The memcache backend is much quicker than the database backend, but you run the risk of a session being purged and some of your session data being lost.
If you're a really, really high traffic website and code carefully so you can cope with losing a session then use memcache. If you're not using a database use the file system cache, but the default database backend is the best, safest and simplest option in almost all cases.
I'm no Django expert, so this answer is about session stores generally. Downvote if I'm wrong.
Performance and Scalability
Choice of session store has an effect on performance and scalability. This should only be a big problem if you have a very popular application.
Both database and filesystem session stores are (usually) backed by disks so you can have a lot of sessions cheaply (because disks are cheap), but requests will often have to wait for the data to be read (because disks are slow). Memcached sessions use RAM, so will cost more to support the same number of concurrent sessions (because RAM is expensive), but may be faster (because RAM is fast).
Filesystem sessions are tied to the box where your application is running, so you can't load balance between multiple application servers if your site gets huge. Database and memcached sessions let you have multiple application servers talking to a shared session store.
Simplicity
Choice of session store will also impact how easy it is to deploy your site. Changing away from the default will cost some complexity. Memcached and RDBMSs both have their own complexities, but your application is probably going to be using an RDBMS anyway.
Unless you have a very popular application, simplicity should be the larger concern.
Bonus
Another approach is to store session data in cookies (all of it, not just an ID). This has the advantage that the session store automatically scales with the number of users, but it has disadvantages too. You (or your framework) need to be careful to stop users forging session data. You also need to keep each session small because the whole thing will be sent with every request.
As of Django 1.1 you can use the cached_db session back end.
This stores the session in the cache (only use with memcached), and writes it back to the DB. If it has fallen out of the cache, it will be read from the DB.
Although this is slower than just using memcached for storing the session, it adds persistence to the session.
For more information, see: Django Docs: Using Cached Sessions
One thing that has to be considered when choosing session backend is "how often session data is modified"? Even sites with moderate traffic will suffer if session data is modified on each request, making many database trips to store and retrieve data.
In my previous work we used memcache as session backend exclusively and it worked really well.

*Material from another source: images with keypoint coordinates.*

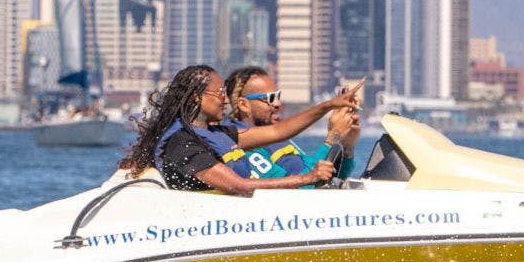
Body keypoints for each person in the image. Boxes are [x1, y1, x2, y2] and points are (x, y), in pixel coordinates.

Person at [119, 65, 353, 195]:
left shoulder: (218, 133)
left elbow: (278, 133)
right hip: (210, 227)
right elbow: (236, 185)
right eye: (220, 93)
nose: (225, 100)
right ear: (196, 97)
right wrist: (308, 178)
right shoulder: (181, 143)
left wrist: (328, 105)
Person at [222, 66, 361, 186]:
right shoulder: (240, 146)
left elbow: (332, 179)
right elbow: (297, 193)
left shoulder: (277, 138)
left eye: (278, 96)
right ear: (243, 105)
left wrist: (348, 146)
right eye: (270, 98)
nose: (278, 104)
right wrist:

Our administrative team put really great effort in making two special memcached instances stable as a rock, but after bit of twiddling with initial setup, we did not have any interrupts of session backends operations.
If the database have a DBA that isn't you, you may not be allowed to use a database-backed session (it being a front-end matter only). Until django supports easily merging data from several databases, so that you can have frontend-specific stuff like sessions and user-messages (the messages in django.contrib.auth are also stored in the db) in a separate db, you need to keep this in mind.